"Daybreak" by Andrew Gottlieb, Artist-in-Residence
Early as shapes emerge gray after black.
The lake is flat as a floor, and your paddle
butters water as you push your canoe
from a muddy shore with your pack, your boots
and your hope for a loon or a moose.
The bow turns clear glass smeary. The try
in your bicep is an ache that makes you grateful,
and you glance back for what you know is coming,
the first orange smolder of day, a promise
that’s still surprise. On Tobin Harbor’s north
shore, far in the fence of pine mining the ridge
root-deep and thick, a quick wolf-cry.
You pause the wood blade high. An echo
and an answer, and you picture the paws
prowling pack-wise, a pant of animal, fur-white
and tired. You glide in a listen. Silence
again. Back in your cabin, on a rock at the desk,
a cling of float copper sheathed in greens
and blacks but gleaming in the shiny wrinkle
where the plier’s eye crimped through corrosion.
Greenstones in a pile. All best things are accidental
finds. Three spiders and their webs, insects
you think of as friends because they sit and wait
as you do over thin paper, pale and blank,
strung out in lines, dreaming food.
You will root all day for clumsy flies.
You push your blade against the lake and gaze
again to see the first light shy and bare.

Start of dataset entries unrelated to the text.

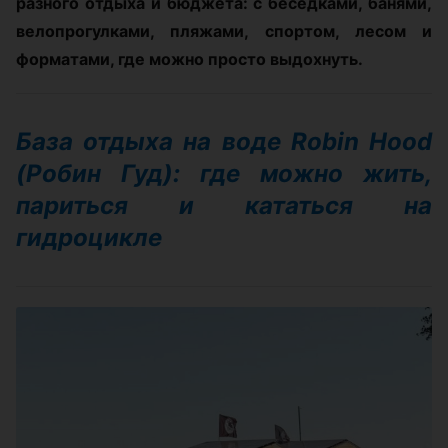
разного отдыха и бюджета: с беседками, банями,
велопрогулками, пляжами, спортом, лесом и
форматами, где можно просто выдохнуть.
База отдыха на воде Robin Hood
(Робин Гуд): где можно жить,
париться и кататься на
гидроцикле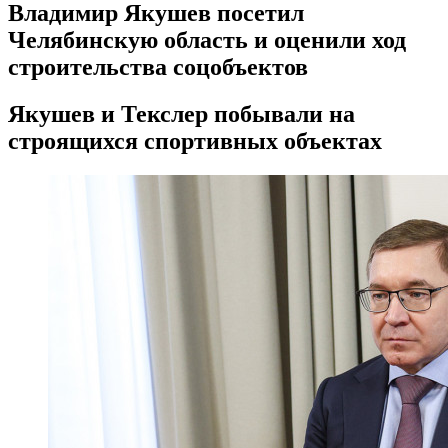
Владимир Якушев посетил
Челябинскую область и оценили ход
строительства соцобъектов
Якушев и Текслер побывали на
строящихся спортивных объектах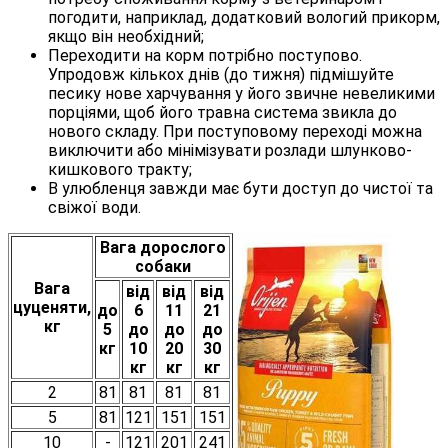
погодити, наприклад, додатковий вологий прикорм,
якщо він необхідний;
Переходити на корм потрібно поступово.
Упродовж кількох днів (до тижня) підмішуйте
песику нове харчування у його звичне невеликими
порціями, щоб його травна система звикла до
нового складу. При поступовому переході можна
виключити або мінімізувати розлади шлунково-
кишкового тракту;
В улюбленця завжди має бути доступ до чистої та
свіжої води.
Вага дорослого
собаки
Вага
від
від
від
цуценяти,
до
6
11
21
кг
5
до
до
до
кг
10
20
30
кг
кг
кг
2
81
81
81
81
5
81
121
151
151
10
-
121
201
241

Shapes define as shadows stretch and blacken.
Suddenly color runs from everything on shore.
The whole day is coming to you, fresh and lit:
gerens, blues, and reds as beautiful and wet
as meadows fat with bent goldenrod, clover,
and streams of seeded grass freckled and dewy
with white water dropped and heating like speckled
beads of yellow light waiting to burst and shine.